While using AI can always lead to non-perfect results, I feel the evidence presented here does not support the conclusion.

P.S. Given the reference to 'cryptic Shopify processes', I wonder how far the author would get with 'just the docs'.

hennell 8 hours ago [-]
So because you got a good response the conclusion is invalid? How does the user know if they got a good response or a bad one? Due to the parameters passed most LLMs are functionally non-deterministic, rarely giving the same answer twice even with the same question.

I just asked chatgpt "whats the best database structure for a users table where you have users and admins?" in two different browser sessions. One gave me sql with varchars and a role column using:

    role VARCHAR(20) NOT NULL CHECK (role IN ('user', 'admin')),
the other session used text columns and defined an enum to use first:

    CREATE TYPE user_role AS ENUM ('user', 'admin', 'superadmin');
    //other sql snipped
    role user_role NOT NULL DEFAULT 'user',
An Ai Assistant should be better tuned but often isn't. That variance to me makes it feel wildly unhelpful for 'documentation' as two people end up with quite different solutions.
PeterStuer 8 hours ago [-]
So by extrapolation all of the IT books of the past were "wildly unhelpful" as no two of them presented the exact same solution to a problem, even all those pretending to be 'best practice'?

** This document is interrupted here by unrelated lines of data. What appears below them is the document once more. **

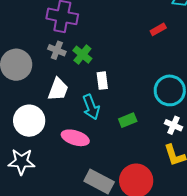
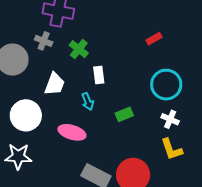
red rectangle: (158, 29) -> (154, 39), moved
gray cross: (57, 50) -> (44, 41), moved
cyan arrow: (91, 107) -> (88, 101), size x0.7

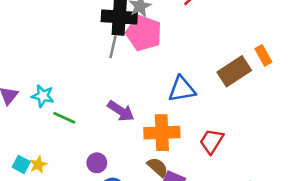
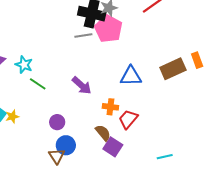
gray line: (113, 47) -> (83, 35), turned 60
orange cross: (162, 133) -> (110, 107), size x0.6
red trapezoid: (211, 141) -> (128, 119), moved

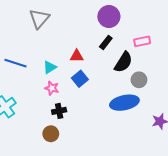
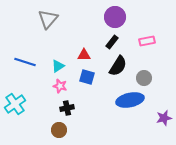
black semicircle: (123, 62) -> (118, 66), moved
blue square: (80, 79) -> (87, 77), turned -35

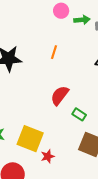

Your question is vague (technical reference, not meant derogatory). In which DBMS? By what metric of 'best'? For which size of database? Does it need to support internationalization? Will the roles be updated or extended in the future etc.

You could argue an AI Assistant would need to ask you this clarification if the question is vague rather than make a guess. But in extremis this is in practice not workable. If every minute factor needs to be answered by the user before getting a result, only the very experts would get to the stage of getting an answer if ever.

This is not just an AI problem, but a problem (human) business and technical analysts face every day in their work. When do you switch to proposing a solution rather than asking further details? It is BTW also why all those BPM or RPA platforms that promise to eliminate 'programming' and let the business analyst 'draw' a solution often fail miserably. They either have too narrow defaults or keep needing to be fed detail long past the BA's comfort zone.

redhale 10 hours ago [-]
I think you're making the author's point, though. If two users ask the bot the same question and get different answers, is the bot valuable? A dice roll that might be (or is even _probably_) correct is not what I want when going directly to the official docs.
PeterStuer 8 hours ago [-]
Not sure the author is giving the full account though, as his answer snippet was probably just a part of the same answer I got, framed and interpreted differently (the AI's are never this terse as to just whip out a few lines of code).

Besides, it is not even incorrect in the way he states it is. It is fully dependent on how he added the tags in his flow, as the complete answer correctly stated. He speculates on some timing issue in some 'cryptic Shopify process' adding the tag at a later stage, but this is clearly wrong as his "working answer" (which is also in the Assistant reply) does rely on the tag having been added at the same point in the process.

My pure and exaggerated on purpose speculation: He just blindly copied some flow template, then from the (same as I got?) Assistant's answer copy/pasted the first Liquid code box, tested on one order and found it not doing what he wanted, this suited his confirmation bias regarding AI, later tried pasting the second Liquid code box (or the same answer you will get from Gemini through Google Search) and found 'it worked' on his one test order, still blamed the Assistant for being 'wrong'.

dworks 7 hours ago [-]
its non-deterministic. it gives different answers each time you ask, potentially, and small differences in your prompt yields different completions. it doesnt actually understand your prompt, you know.